Reading passage:
———
# Rare photo



## Ross (Apr 25, 2007)

Not mine but a photographer up in Shetland this week and he captured an otter catching a "Tammie norie" aka puffin:thumb:


----------



## Derekh929 (Aug 28, 2011)

Brilliant pic, love it, just hope he did not kill it and feed it to seal or he may be in trouble, must have waited a long time to catch that on, thanks for posting Ross


----------



## djgregory (Apr 2, 2013)

Why would the otter get in trouble?


----------



## Gazjs (Nov 26, 2009)

djgregory said:


> Why would the otter get in trouble?


:lol::lol::lol:

Brilliant picture, wish I could take photos


----------



## Ross (Apr 25, 2007)

Apprently the guys wife heard a splashing in the water which turned out to be the puffin and before they knew it the otter had it.


----------



## R7KY D (Feb 16, 2010)

Great photo , Hope he doesn't try to digest that beak though


----------



## Ross (Apr 25, 2007)

djgregory said:


> Why would the otter get in trouble?


River police?


----------



## Maxtor (Feb 23, 2007)

A pretty epic shot! I think the eyes on the puffin speaks volumes.


----------



## Ross (Apr 25, 2007)

Poor puffin but those otters are pretty good hunters.


----------



## Buckweed (Aug 27, 2012)

I hear that the puffin was a right git.... Always taking the mick and calling the otter names. He brought it on himself .


----------



## svended (Oct 7, 2011)

Buckweed said:


> I hear that the puffin was a right git.... Always taking the mick and calling the otter names. He brought it on himself .


The Puffin was just blowing off some steam and meant no malice, the other guy should of just turned the Otter cheek to it.


----------
———
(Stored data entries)
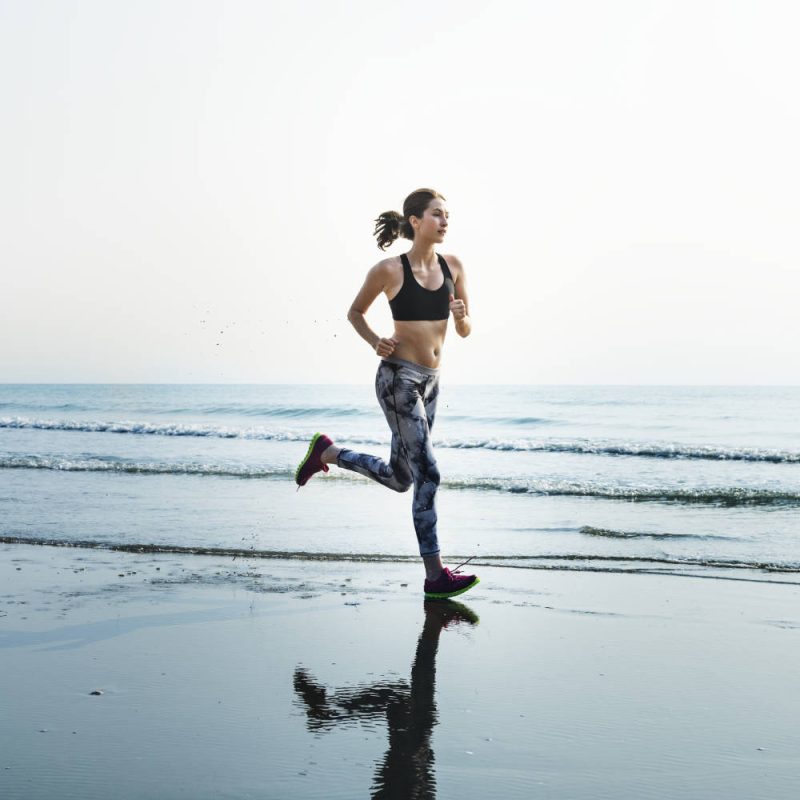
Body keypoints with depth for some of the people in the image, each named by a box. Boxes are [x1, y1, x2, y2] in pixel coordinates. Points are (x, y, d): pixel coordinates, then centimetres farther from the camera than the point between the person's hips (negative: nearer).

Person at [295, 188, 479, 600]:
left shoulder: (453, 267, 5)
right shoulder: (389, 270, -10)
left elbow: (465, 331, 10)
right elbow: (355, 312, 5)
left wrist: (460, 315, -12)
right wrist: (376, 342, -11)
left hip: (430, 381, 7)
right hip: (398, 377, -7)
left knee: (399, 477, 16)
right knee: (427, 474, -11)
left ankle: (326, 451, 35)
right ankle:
———
Retype the forum thread about the otter and puffin photo in full, word for word. None of this material is needed for the task.

# Rare photo



## Ross (Apr 25, 2007)

Not mine but a photographer up in Shetland this week and he captured an otter catching a "Tammie norie" aka puffin:thumb:


----------



## Derekh929 (Aug 28, 2011)

Brilliant pic, love it, just hope he did not kill it and feed it to seal or he may be in trouble, must have waited a long time to catch that on, thanks for posting Ross


----------



## djgregory (Apr 2, 2013)

Why would the otter get in trouble?


----------



## Gazjs (Nov 26, 2009)

djgregory said:


> Why would the otter get in trouble?


:lol::lol::lol:

Brilliant picture, wish I could take photos


----------



## Ross (Apr 25, 2007)

Apprently the guys wife heard a splashing in the water which turned out to be the puffin and before they knew it the otter had it.


----------



## R7KY D (Feb 16, 2010)

Great photo , Hope he doesn't try to digest that beak though


----------



## Ross (Apr 25, 2007)

djgregory said:


> Why would the otter get in trouble?


River police?


----------



## Maxtor (Feb 23, 2007)

A pretty epic shot! I think the eyes on the puffin speaks volumes.


----------



## Ross (Apr 25, 2007)

Poor puffin but those otters are pretty good hunters.


----------



## Buckweed (Aug 27, 2012)

I hear that the puffin was a right git.... Always taking the mick and calling the otter names. He brought it on himself .


----------



## svended (Oct 7, 2011)

Buckweed said:


> I hear that the puffin was a right git.... Always taking the mick and calling the otter names. He brought it on himself .


The Puffin was just blowing off some steam and meant no malice, the other guy should of just turned the Otter cheek to it.


----------